I can add a couple more now:

  • They know what Wikipedia is all about, but they don't care. They just want to sell stuff, no matter who they offend or what communities get messed up.
  • They know what Wikipedia is all about, but they disagree with the consensus on using Wikipedia as a marketing tool. Further, they feel that, as a Wikipedia editor, they have the right to point Wikipedia's purpose in new directions. They do this by talking about marketing their products.

Wow, that last one sounds almost noble, doesn't it?

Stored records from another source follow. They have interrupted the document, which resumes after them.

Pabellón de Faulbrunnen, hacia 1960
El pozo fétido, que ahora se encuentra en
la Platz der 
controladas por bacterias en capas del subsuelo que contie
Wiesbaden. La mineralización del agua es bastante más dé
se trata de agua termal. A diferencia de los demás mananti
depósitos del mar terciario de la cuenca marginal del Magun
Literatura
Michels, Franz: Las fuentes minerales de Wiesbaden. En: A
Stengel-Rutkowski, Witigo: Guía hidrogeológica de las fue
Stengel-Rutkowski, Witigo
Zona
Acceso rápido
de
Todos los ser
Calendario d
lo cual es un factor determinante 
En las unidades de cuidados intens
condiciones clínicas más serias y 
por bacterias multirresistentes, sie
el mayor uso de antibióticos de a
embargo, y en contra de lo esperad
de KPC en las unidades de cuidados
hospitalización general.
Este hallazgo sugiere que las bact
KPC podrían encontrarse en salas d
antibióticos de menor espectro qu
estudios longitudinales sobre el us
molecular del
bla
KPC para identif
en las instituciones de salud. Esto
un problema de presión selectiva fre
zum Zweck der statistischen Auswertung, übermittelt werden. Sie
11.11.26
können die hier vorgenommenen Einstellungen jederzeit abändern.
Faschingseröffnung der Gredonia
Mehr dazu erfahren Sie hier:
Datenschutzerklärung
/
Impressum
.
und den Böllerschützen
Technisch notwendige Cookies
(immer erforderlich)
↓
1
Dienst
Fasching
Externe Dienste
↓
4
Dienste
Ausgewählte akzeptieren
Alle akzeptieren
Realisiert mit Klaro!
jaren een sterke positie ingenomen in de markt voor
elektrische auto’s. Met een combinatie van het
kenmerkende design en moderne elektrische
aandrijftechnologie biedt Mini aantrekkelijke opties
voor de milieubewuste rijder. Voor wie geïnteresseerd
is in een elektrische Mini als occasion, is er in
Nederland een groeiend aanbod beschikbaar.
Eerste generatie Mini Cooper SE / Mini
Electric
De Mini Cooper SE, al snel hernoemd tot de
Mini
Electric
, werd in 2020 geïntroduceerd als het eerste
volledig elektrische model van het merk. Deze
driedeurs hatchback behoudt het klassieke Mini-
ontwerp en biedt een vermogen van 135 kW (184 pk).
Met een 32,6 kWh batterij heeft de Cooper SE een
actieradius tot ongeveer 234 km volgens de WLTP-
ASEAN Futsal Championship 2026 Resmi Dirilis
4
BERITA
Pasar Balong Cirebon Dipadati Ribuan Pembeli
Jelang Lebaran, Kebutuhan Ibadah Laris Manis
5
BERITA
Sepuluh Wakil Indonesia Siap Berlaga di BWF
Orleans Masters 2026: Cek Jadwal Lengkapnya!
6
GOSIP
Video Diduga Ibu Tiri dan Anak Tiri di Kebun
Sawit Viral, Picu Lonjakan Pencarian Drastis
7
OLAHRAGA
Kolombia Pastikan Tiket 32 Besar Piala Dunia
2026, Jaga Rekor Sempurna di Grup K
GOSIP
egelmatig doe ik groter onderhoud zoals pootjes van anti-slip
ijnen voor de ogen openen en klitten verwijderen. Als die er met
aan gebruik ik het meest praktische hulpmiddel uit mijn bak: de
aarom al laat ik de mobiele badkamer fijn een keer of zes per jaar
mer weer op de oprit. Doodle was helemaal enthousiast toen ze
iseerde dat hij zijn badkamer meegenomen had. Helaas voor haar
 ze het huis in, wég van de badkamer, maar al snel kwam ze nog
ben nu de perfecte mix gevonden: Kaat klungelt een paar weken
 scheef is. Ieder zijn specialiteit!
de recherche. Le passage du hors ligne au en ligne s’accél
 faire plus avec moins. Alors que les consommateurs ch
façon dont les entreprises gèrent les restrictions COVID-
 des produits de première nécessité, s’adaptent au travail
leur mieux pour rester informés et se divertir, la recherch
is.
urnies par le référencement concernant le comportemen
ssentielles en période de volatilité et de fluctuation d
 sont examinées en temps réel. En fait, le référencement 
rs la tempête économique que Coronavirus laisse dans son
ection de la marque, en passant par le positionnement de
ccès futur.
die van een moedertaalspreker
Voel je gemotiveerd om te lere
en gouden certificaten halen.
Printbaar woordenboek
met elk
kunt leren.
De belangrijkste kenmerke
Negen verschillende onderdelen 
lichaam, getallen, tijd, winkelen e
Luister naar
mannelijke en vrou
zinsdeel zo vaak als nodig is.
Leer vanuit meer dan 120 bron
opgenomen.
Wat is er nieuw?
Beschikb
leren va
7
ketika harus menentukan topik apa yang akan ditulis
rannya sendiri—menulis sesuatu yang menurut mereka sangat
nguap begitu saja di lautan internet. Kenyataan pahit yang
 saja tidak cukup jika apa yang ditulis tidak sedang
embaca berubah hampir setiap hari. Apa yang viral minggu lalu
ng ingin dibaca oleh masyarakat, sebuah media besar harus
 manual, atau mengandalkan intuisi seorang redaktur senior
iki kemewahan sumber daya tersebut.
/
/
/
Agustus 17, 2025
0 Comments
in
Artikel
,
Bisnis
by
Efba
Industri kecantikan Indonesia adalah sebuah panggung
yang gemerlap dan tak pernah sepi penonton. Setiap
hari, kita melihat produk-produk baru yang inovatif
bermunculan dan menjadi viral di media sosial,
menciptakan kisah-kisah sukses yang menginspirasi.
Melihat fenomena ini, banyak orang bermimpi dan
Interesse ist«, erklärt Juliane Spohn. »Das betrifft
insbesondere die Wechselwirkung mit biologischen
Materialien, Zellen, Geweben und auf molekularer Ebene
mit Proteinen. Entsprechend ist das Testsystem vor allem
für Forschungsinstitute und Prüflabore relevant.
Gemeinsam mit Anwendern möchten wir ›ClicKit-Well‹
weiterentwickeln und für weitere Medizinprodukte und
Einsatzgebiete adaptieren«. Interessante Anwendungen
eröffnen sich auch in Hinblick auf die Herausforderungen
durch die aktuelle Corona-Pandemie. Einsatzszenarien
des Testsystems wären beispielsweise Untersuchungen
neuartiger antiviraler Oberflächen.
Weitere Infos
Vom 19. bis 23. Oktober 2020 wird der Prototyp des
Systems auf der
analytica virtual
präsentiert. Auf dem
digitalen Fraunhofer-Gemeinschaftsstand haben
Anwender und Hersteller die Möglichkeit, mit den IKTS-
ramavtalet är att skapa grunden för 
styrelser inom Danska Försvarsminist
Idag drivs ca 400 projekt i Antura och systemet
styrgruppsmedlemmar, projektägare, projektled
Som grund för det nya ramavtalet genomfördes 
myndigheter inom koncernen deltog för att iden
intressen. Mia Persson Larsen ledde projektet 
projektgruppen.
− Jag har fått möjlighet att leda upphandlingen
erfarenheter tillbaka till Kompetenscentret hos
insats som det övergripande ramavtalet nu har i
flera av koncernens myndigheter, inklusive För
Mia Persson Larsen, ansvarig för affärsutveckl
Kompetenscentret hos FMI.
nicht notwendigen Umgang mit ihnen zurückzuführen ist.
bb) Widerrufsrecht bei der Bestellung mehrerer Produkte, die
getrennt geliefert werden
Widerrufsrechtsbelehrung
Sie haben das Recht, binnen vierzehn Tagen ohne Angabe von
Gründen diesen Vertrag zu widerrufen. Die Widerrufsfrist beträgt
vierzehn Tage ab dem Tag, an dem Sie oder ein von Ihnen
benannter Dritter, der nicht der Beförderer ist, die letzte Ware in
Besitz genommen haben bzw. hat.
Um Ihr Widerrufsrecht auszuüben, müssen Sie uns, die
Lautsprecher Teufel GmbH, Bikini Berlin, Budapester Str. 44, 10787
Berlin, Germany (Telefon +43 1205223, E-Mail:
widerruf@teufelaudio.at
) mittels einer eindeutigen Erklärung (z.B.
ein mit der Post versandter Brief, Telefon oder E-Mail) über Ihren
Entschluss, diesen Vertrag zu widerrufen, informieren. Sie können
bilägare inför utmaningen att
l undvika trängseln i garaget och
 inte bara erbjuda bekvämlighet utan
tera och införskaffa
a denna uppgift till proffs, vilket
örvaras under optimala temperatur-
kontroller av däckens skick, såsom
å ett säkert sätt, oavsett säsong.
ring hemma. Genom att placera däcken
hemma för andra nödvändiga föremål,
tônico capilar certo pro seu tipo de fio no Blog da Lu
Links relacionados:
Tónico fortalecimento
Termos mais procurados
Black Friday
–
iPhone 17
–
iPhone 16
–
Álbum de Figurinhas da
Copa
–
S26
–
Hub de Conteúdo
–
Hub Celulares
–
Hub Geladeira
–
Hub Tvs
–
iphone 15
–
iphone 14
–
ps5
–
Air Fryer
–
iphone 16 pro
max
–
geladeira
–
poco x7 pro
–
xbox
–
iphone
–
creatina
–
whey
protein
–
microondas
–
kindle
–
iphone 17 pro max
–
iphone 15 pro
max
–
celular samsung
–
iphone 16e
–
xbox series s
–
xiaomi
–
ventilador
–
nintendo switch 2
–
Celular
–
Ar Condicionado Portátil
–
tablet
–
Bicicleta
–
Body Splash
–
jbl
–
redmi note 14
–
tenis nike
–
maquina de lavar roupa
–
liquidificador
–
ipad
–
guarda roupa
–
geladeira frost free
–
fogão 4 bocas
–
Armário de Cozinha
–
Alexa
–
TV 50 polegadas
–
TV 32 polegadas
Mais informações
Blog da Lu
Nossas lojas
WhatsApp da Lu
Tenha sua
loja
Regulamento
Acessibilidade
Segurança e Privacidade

Somewhat related, User:Dmcdevit has a personal page called Help desk funnies. I'm a little down on ridiculing people like this, but, well, these questions were public already, and some of them are worth a chuckle.

New baby

Comment added 02:02, 16 August 2005 (UTC)

After being a Wikipedia editor for some 124 days (and reading Wikipedia for much longer), I finally wrote myself a full-fledged article: Haber's rule. That's my edit #376 (or #333 if you only count edits of regular articles).

So now my dear little baby is out there on its own, and <sniff, sniff> all you mean people are just going to tear it up.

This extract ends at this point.